NFATc3-induced reductions in voltage-gated K+ currents after myocardial infarction

Abstract

Reductions in voltage-activated K+ (Kv) currents may underlie arrhythmias after myocardial infarction (MI). We investigated the role of beta-adrenergic signaling and the calcineurin/NFAT pathway in mediating the reductions in Kv currents observed after MI in mouse ventricular myocytes. Kv currents were produced by the summation of 3 distinct currents: I(to), I(Kslow1), and I(Kslow2). At 48 hours after MI, we found a 4-fold increase in NFAT activity, which coincided with a decrease in the amplitudes of I(to), I(Kslow1), and I(Kslow2). Consistent with this, mRNA and protein levels of Kv1.5, 2.1, 4.2, and 4.3, which underlie I(Kslow1), I(Kslow2), and I(to), were decreased after MI. Administration of the beta-blocker metoprolol prevented the activation of NFAT and the reductions in I(to), I(Kslow1), and I(Kslow2) after MI. Cyclosporine, an inhibitor of calcineurin, also prevented the reductions in these currents after MI. Importantly, Kv currents did not change after MI in ventricular myocytes from NFATc3 knockout mice.

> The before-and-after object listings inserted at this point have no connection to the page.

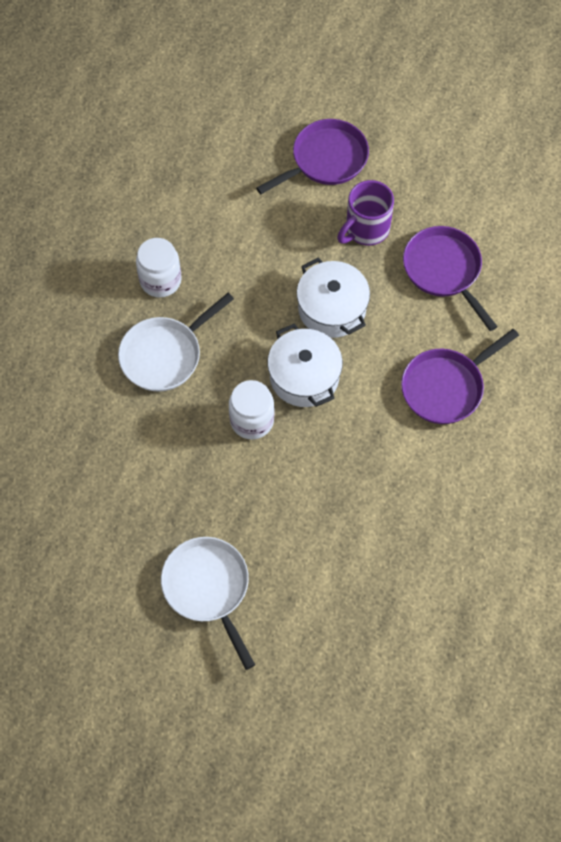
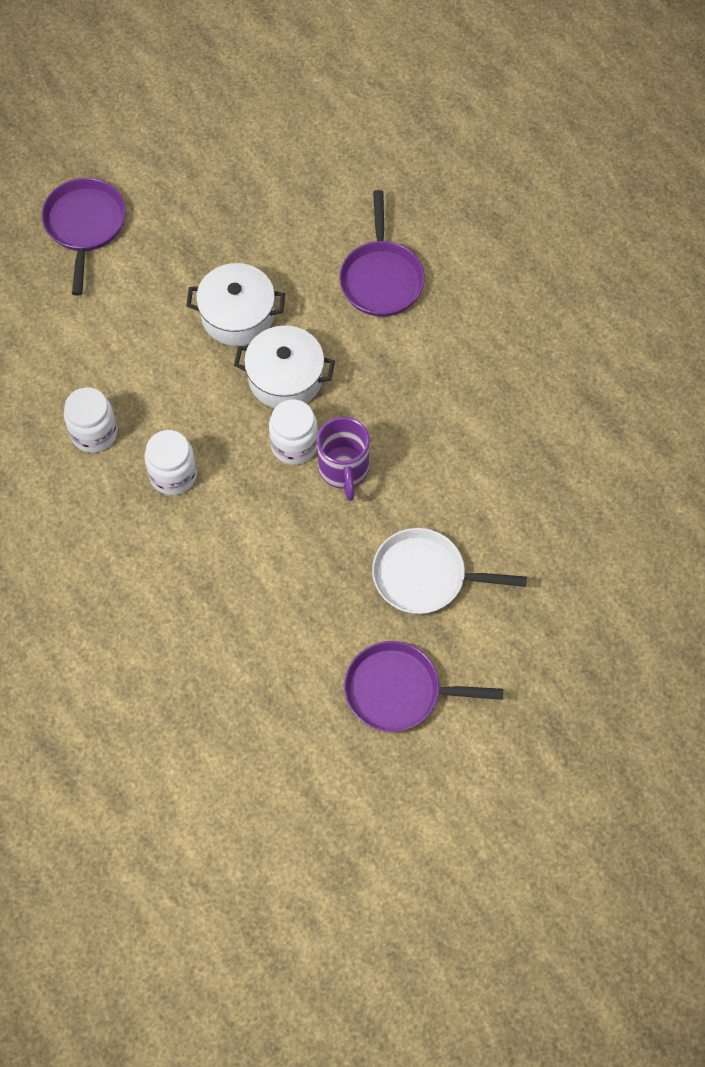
camera: 55 degrees left, 0 degrees up
white pan [118,293,234,392] -> white jar [144,430,197,495]
purple mug [337,180,394,245] -> purple mug moved to [317,417,370,501]
purple pan [403,226,498,331] -> purple pan moved to [344,641,503,732]

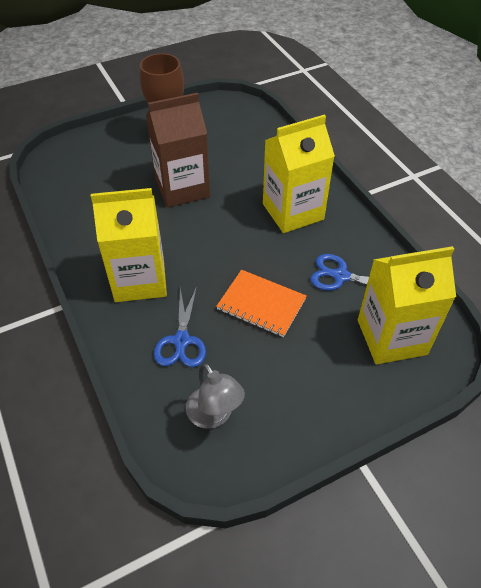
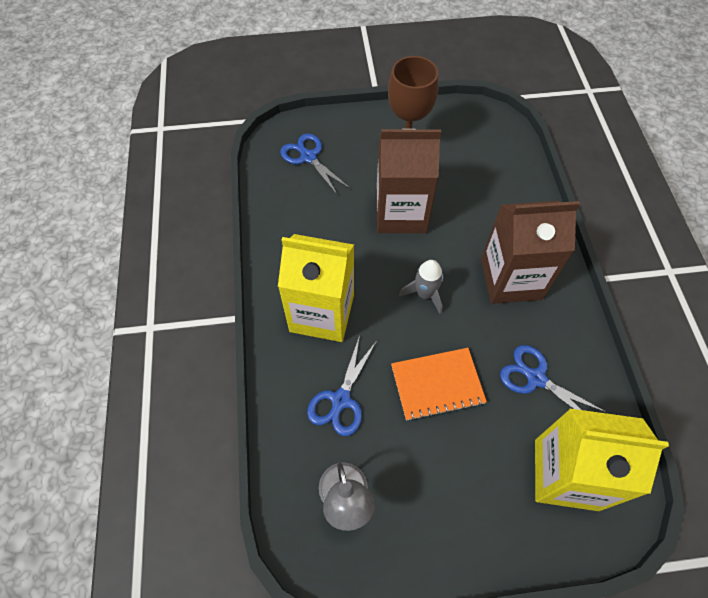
camera: 20 degrees right, 10 degrees up
orange notebook [216,270,307,337] -> orange notebook turned 60 degrees counterclockwise [391,348,487,421]
yellow carton [263,114,335,233] -> brown carton [481,201,580,304]
none -> blue scissors [280,133,351,196]
none -> grey rocket [399,260,443,314]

Conversely, chronic beta-adrenergic stimulation or expression of an activated NFATc3 decreased Kv currents to a similar extent as MI. Taken together, these data indicate that NFATc3 plays an essential role in the signaling pathway leading to reduced I(to), I(Kslow1), and I(Kslow2) after MI. We propose that increased beta-adrenergic signaling after MI activates calcineurin and NFATc3, which decreases I(to), I(Kslow1), and I(Kslow2) via a reduction in Kv1.5, Kv2.1, Kv4.2, and Kv4.3 expression.